Algorithmic economics tips:
- It is important to position yourself well within CS. Many faculty members will not think of you as an “algorithmic economics” candidate, but rather as a theory or AI candidate. In fact, some of my interviews were specifically for AI slots. Teaching is partially to blame: undergraduate algorithmic economics courses are rare (existing examples include Duke and Harvard), but mandatory theory and AI courses have to be taught. More importantly, classifying a candidate into a “traditional” large field gives a reference point for evaluation (e.g., STOC/FOCS publications for theory, AAAI/IJCAI publications for AI), and allows a comparison with many other candidates from the same field.
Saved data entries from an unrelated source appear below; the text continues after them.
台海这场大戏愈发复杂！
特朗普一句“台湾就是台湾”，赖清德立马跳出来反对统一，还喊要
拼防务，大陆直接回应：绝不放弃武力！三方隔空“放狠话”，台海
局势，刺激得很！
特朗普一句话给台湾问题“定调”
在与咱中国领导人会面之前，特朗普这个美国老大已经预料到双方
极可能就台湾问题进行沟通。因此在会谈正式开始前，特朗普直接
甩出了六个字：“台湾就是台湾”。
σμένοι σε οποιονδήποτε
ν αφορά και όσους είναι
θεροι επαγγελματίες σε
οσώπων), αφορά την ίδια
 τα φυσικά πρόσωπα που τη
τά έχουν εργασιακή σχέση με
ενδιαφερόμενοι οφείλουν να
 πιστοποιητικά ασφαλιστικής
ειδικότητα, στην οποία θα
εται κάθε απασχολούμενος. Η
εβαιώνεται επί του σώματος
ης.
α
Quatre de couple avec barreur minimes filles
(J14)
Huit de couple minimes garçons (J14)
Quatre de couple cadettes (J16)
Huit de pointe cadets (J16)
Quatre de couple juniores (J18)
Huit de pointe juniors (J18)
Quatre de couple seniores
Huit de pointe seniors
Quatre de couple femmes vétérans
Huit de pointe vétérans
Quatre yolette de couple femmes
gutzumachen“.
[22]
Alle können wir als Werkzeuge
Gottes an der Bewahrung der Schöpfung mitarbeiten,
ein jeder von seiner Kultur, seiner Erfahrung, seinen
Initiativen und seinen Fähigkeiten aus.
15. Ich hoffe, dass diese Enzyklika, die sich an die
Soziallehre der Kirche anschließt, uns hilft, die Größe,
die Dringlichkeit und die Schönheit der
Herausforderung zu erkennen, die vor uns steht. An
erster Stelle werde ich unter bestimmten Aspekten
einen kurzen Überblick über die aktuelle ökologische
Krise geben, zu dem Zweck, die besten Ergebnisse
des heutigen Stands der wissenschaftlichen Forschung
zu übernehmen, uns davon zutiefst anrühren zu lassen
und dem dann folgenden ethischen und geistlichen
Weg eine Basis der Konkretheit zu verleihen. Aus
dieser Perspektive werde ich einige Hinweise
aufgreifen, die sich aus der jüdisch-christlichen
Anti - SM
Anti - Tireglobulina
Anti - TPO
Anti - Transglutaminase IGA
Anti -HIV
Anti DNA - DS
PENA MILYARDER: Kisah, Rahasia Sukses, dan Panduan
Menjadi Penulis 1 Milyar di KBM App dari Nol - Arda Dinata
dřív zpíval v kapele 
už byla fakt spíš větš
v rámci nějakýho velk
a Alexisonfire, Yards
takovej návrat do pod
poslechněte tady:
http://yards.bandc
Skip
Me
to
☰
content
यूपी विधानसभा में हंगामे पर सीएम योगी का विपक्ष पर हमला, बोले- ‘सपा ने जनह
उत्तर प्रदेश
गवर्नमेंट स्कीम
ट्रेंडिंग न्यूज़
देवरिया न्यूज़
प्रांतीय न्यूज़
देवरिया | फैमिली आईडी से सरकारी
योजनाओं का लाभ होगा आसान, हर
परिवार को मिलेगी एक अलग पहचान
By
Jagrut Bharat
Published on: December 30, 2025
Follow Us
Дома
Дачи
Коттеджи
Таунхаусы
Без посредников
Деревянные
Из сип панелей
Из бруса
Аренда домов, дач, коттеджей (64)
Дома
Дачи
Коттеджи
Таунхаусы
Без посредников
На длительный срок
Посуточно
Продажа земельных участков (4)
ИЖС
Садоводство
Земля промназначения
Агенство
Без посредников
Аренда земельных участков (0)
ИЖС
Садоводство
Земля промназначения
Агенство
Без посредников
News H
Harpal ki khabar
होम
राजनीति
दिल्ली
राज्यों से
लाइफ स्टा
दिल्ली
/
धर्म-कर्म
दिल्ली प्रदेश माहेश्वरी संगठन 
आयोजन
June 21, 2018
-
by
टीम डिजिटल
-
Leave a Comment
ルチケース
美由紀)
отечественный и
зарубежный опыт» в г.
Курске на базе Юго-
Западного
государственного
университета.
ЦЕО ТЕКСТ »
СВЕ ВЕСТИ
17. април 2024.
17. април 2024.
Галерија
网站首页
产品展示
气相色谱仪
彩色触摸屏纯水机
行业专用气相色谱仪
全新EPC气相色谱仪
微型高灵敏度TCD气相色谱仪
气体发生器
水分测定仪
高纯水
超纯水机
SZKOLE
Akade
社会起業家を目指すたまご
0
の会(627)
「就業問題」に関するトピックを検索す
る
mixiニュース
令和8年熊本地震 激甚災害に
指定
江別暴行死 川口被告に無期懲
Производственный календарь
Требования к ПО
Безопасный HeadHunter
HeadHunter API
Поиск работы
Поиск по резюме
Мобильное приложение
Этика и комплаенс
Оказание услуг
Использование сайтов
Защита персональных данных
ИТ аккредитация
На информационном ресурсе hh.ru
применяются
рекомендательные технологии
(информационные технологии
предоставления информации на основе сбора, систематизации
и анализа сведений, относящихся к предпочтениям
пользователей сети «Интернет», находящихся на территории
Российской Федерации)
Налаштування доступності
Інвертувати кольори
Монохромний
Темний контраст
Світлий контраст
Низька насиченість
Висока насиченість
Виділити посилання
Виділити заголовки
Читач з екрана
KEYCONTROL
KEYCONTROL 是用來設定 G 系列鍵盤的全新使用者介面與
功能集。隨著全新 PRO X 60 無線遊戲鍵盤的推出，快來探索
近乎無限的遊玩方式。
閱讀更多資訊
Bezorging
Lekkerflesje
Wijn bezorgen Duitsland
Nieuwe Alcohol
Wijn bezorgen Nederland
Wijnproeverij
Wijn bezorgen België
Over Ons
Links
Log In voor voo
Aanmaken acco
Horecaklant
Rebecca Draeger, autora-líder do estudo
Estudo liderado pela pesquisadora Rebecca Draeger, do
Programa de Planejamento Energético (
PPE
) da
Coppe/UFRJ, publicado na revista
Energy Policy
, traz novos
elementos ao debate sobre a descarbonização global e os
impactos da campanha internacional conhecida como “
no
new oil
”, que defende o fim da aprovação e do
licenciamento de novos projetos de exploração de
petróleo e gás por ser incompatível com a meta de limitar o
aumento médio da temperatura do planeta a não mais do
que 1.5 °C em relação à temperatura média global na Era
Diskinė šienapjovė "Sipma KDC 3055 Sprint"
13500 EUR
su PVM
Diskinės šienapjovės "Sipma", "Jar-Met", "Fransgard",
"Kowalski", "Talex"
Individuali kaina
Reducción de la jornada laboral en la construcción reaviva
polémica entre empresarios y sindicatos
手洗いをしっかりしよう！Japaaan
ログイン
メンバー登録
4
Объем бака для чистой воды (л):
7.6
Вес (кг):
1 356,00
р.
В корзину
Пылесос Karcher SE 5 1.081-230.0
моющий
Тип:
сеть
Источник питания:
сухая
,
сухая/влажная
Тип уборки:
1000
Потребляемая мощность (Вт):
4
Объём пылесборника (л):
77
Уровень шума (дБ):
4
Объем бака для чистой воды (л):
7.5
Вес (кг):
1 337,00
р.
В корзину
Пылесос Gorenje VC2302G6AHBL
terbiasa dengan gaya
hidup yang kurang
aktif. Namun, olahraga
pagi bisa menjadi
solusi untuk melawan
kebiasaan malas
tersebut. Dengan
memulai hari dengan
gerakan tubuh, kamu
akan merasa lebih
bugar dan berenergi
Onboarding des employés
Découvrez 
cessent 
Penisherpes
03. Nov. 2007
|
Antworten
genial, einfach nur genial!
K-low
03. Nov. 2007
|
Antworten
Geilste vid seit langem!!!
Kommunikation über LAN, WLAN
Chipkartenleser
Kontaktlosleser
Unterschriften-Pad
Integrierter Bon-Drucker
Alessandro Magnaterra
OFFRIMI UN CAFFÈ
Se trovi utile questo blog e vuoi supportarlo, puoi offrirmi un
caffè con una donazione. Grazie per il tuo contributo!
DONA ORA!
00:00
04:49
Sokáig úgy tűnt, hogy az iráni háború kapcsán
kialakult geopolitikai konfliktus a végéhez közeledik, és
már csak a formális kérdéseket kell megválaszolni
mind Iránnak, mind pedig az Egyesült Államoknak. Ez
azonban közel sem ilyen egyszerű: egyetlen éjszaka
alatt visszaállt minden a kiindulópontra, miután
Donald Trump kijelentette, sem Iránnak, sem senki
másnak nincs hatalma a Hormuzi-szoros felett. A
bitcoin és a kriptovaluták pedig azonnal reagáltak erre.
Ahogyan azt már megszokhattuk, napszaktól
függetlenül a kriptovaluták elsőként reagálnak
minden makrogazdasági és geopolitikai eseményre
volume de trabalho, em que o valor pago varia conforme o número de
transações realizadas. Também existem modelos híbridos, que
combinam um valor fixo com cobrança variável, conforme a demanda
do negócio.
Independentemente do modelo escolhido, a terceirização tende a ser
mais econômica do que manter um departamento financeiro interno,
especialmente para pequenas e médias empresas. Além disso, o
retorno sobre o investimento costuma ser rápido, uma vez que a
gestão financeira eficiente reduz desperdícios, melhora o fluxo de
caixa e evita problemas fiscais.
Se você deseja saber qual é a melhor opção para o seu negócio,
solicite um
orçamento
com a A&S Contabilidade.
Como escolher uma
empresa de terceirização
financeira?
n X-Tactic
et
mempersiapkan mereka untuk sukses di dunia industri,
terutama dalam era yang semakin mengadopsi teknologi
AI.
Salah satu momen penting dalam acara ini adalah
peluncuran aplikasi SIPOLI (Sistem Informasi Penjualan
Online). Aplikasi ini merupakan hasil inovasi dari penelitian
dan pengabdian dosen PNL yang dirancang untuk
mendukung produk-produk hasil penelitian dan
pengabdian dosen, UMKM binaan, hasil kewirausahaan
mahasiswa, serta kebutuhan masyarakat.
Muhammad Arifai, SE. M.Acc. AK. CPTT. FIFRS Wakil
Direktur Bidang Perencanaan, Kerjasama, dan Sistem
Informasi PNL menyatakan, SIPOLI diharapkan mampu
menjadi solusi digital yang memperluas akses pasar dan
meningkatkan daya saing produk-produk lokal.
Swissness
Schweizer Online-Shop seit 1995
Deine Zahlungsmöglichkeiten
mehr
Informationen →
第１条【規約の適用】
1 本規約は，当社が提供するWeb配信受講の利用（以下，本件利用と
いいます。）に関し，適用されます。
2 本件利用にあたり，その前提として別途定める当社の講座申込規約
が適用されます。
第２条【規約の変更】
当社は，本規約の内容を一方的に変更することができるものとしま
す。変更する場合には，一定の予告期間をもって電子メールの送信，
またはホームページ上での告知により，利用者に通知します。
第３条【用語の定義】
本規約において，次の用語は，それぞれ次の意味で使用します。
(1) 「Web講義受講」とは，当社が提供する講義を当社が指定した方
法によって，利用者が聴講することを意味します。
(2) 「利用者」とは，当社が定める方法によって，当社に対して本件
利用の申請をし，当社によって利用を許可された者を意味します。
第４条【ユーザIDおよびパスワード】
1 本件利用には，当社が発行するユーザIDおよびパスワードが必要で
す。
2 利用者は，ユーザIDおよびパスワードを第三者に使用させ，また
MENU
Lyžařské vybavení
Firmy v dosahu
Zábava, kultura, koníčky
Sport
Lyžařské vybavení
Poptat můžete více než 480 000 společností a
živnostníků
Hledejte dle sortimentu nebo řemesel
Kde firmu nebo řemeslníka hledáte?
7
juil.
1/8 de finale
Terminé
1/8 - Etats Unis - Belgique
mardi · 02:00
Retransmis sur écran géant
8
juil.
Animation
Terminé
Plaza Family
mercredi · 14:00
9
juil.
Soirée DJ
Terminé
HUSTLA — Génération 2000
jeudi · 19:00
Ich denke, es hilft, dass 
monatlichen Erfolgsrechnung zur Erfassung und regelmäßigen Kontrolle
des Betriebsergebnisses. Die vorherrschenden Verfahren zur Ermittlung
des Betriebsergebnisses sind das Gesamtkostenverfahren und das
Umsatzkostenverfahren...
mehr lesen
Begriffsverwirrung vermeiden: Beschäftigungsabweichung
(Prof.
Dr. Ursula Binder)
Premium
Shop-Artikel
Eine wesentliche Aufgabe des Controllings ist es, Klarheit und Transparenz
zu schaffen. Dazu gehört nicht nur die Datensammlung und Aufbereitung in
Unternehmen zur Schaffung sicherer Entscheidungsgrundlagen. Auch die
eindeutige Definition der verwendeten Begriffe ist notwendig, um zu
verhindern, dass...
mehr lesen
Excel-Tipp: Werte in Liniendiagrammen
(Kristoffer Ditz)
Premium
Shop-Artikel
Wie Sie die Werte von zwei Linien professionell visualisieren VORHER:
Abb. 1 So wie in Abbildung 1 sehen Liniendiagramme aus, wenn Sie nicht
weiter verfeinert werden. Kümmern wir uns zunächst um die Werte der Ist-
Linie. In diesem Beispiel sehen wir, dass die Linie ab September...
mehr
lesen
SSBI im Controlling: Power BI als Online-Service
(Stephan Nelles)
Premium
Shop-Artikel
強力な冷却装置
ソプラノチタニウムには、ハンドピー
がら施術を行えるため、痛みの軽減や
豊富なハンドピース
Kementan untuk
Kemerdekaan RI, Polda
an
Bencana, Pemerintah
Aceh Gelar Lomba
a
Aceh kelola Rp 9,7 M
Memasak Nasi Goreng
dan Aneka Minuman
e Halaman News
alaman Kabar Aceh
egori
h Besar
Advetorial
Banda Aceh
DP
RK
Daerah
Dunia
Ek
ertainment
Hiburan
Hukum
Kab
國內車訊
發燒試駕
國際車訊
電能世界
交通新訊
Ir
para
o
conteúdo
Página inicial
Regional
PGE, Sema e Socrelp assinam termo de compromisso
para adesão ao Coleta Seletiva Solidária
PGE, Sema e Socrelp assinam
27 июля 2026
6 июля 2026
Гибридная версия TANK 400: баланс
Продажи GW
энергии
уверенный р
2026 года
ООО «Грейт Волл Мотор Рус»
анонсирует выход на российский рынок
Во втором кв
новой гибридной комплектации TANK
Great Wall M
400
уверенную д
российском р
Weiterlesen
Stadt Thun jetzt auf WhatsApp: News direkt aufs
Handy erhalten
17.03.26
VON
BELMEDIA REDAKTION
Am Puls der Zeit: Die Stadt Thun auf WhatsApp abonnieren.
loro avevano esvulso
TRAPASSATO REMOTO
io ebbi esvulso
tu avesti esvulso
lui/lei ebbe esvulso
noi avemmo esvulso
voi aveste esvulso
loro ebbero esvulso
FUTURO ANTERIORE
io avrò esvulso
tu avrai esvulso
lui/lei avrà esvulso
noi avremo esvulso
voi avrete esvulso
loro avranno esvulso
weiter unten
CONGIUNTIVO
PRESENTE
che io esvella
As an example of what I mean by positioning, check out my job talk slides.
- Apropos job talks, I had three almost entirely different talks: one for Israeli jobs, one for US CS/AI jobs, and one for US CS/econ jobs. I wouldn’t recommend preparing three versions (I simply had to discard the Israeli version after realizing it was crappy; fortunately in Israel the job talk carries little weight), but you should consider preparing two versions, depending on your interviews.
- Business school interviews require extra thought. My experience is that they are very cautious about making offers to computer scientists, presumably because there were several algorithmic economics candidates who turned down fantastic business school offers in favor of CS jobs. Of course, there are also examples of algorithmic economics candidates who accepted b-school offers and today are thriving there. If you are a computer scientist and interviewing at b-schools as well as at CS departments, you need to decide in advance whether you are willing to make the cultural switch in terms of teaching and publication venues; being able to convincingly say so or making some sort of commitment could be pivotal in getting a b-school offer.
I’ll finish with a slightly more specialized tip: if in the course of an interview meeting with a famous professor that is already going badly he asks you “what is your favorite programming language”, whatever you do, do not say “Java”!